The charismatic Marxist revolutionary Sankara was gunned down in the West African nation’s capital Ouagadougou at the age of 37, four years after he took power in a previous putsch.
Two of Compaore’s former top associates, Hyacinthe Kafando and Gilbert Diendere, were also sentenced to life imprisonment.
All three have previously denied involvement in Sankara’s death along with eleven other defendants accused of involvement in the plot. Three of the eleven were declared innocent and the rest received prison terms of between three and 20 years.
Compaore was found guilty of an attack on state security, complicity in murder and concealment of a corpse, the tribunal said in its ruling.
He went on to rule for 27 years before being ousted in another coup in 2014 and fleeing to Ivory Coast, where he is still believed to live.
Wednesday’s sentencing was an important development in the case which has been followed keenly by Sankara’s followers within and outside Burkina Faso.
Even after his death 35 years ago, Sankara was wildly popular across West Africa for his sweeping socialist reforms and speeches. Today, he is still known by some as the “African Che Guevara”, referring to the Marxist revolutionary and one of the icons of the Cuban Revolution.
During his time as president, he also notably changed the name of the former French colony from Upper Volta to Burkina Faso, meaning “the land of the upright”.
Critics say his reforms curtailed freedoms and did little to enrich ordinary people.
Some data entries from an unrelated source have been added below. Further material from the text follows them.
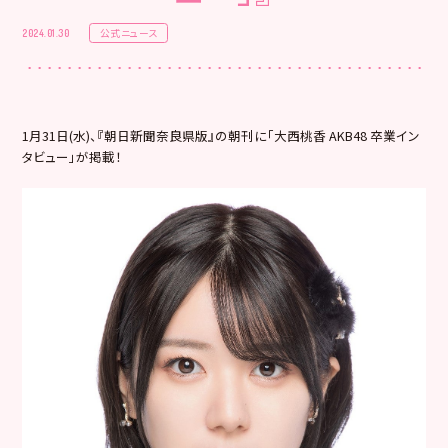
公式ニュース
2024.01.30
1月31日(水)、『朝日新聞奈良県版』の朝刊に「大西桃香 AKB48 卒業イン
タビュー」が掲載！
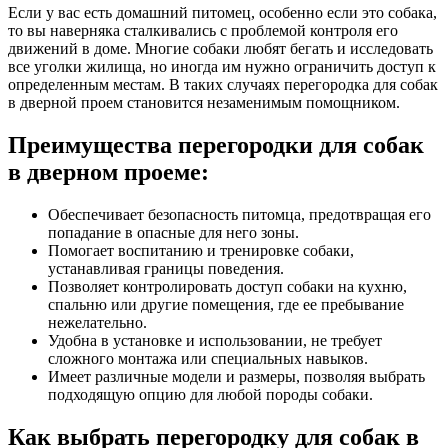
Если у вас есть домашний питомец, особенно если это собака,
то вы наверняка сталкивались с проблемой контроля его
движений в доме. Многие собаки любят бегать и исследовать
все уголки жилища, но иногда им нужно ограничить доступ к
определенным местам. В таких случаях перегородка для собак
в дверной проем становится незаменимым помощником.
Преимущества перегородки для собак
в дверном проеме:
Обеспечивает безопасность питомца, предотвращая его
попадание в опасные для него зоны.
Помогает воспитанию и тренировке собаки,
устанавливая границы поведения.
Позволяет контролировать доступ собаки на кухню,
спальню или другие помещения, где ее пребывание
нежелательно.
Удобна в установке и использовании, не требует
сложного монтажа или специальных навыков.
Имеет различные модели и размеры, позволяя выбрать
подходящую опцию для любой породы собаки.
Как выбрать перегородку для собак в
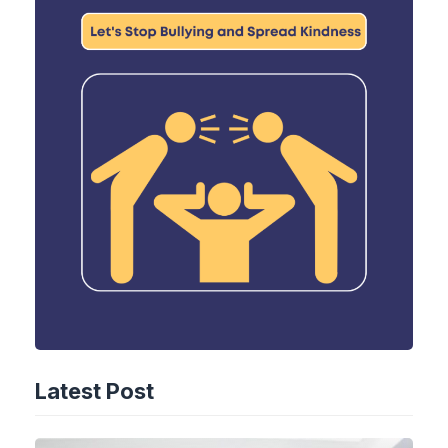
Latest Post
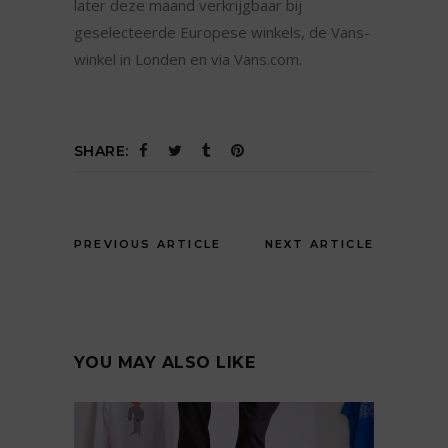
later deze maand verkrijgbaar bij
geselecteerde Europese winkels, de Vans-
winkel in Londen en via Vans.com.
SHARE:
PREVIOUS ARTICLE
NEXT ARTICLE
YOU MAY ALSO LIKE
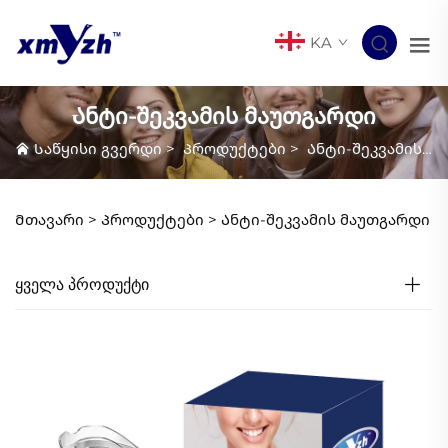
KA
Ანტი-შეკვამის მაუთგარდი
Საწყისი გვერდი
>
Პროდუქტები
>
Ანტი-შეკვამის მაუთგარდი
Მთავარი >
Პროდუქტები
>
Ანტი-შეკვამის მაუთგარდი
ᲧᲕᲔᲚᲐ ᲞᲠᲝᲓᲣᲥᲢᲘ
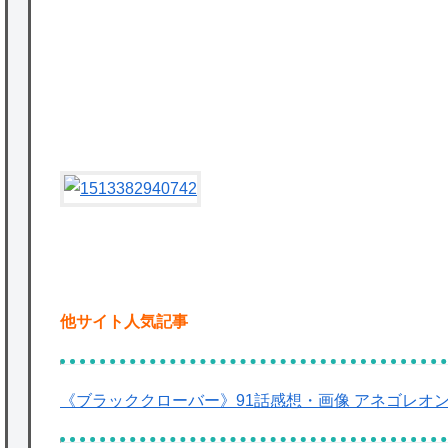
かな。
★【ワートリ】対ボーダーに特化とは言うけ
ど
P
★【ワートリ】2周目も全員でやる隊と分担
でやる隊はそれぞれどの位いるんだろうか特
別課題消化時は別として
Powered by livedoor 相互RSS
他サイト人気記事
《ブラッククローバー》91話感想・画像 アネゴレオ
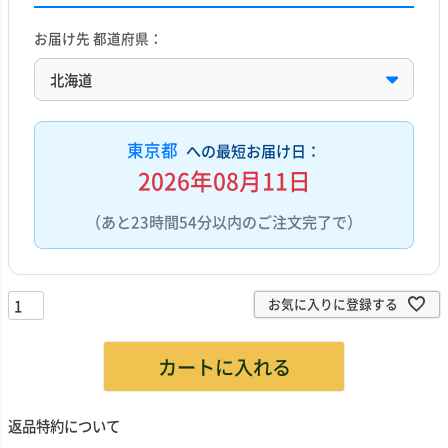
お届け先 都道府県：
東京都
への最短お届け日：
2026年08月11日
（あと23時間54分以内のご注文完了で）
お気に入りに登録する
カートに入れる
返品特約について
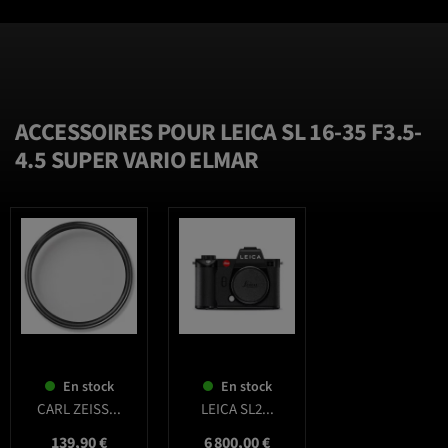
ACCESSOIRES POUR LEICA SL 16-35 F3.5-
4.5 SUPER VARIO ELMAR
favorite_border
favorite_border
En stock
En stock
CARL ZEISS...
LEICA SL2...
Prix
Prix
139,90 €
6 800,00 €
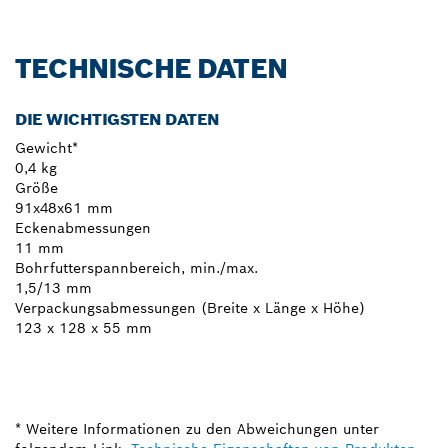
TECHNISCHE DATEN
DIE WICHTIGSTEN DATEN
Gewicht*
0,4 kg
Größe
91x48x61 mm
Eckenabmessungen
11 mm
Bohrfutterspannbereich, min./max.
1,5/13 mm
Verpackungsabmessungen (Breite x Länge x Höhe)
123 x 128 x 55 mm
* Weitere Informationen zu den Abweichungen unter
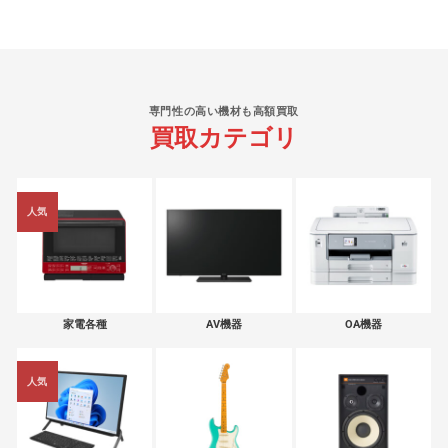
専門性の高い機材も高額買取
買取カテゴリ
人気
家電各種
AV機器
OA機器
人気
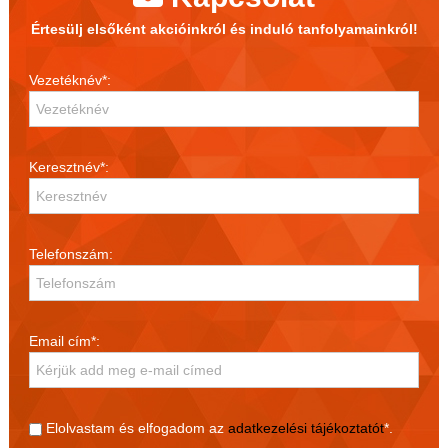
Értesülj elsőként akcióinkról és induló tanfolyamainkról!
Vezetéknév*:
Keresztnév*:
Telefonszám:
Email cím*:
Elolvastam és elfogadom az
adatkezelési tájékoztatót
*.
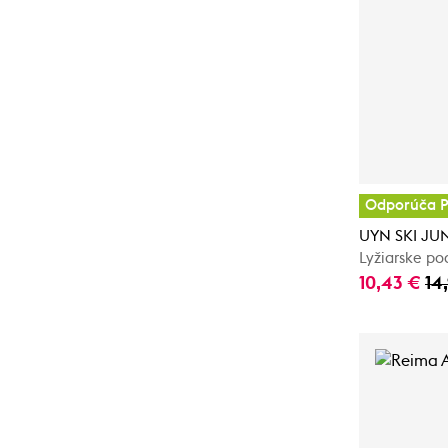
Odporúča P
UYN SKI JU
Lyžiarske po
10,43 €
14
But admiration remains and justice has been long-awaited by Sankara’s family and supporters.
“I think Burkinabe know now who Thomas Sankara was … what he wanted and what those who assassinated him wanted too,” said Sankara’s widow, Mariam Sankara, speaking at the courthouse.
A procession and gathering are planned later in the day at the spot Sankara was shot, where a statue of him now stands.
“Today I am very proud to see the culmination of a legal battle of almost 30 years, proud to have a country where justice works,” said Guy Herve Kam, a lawyer for Sankara’s family.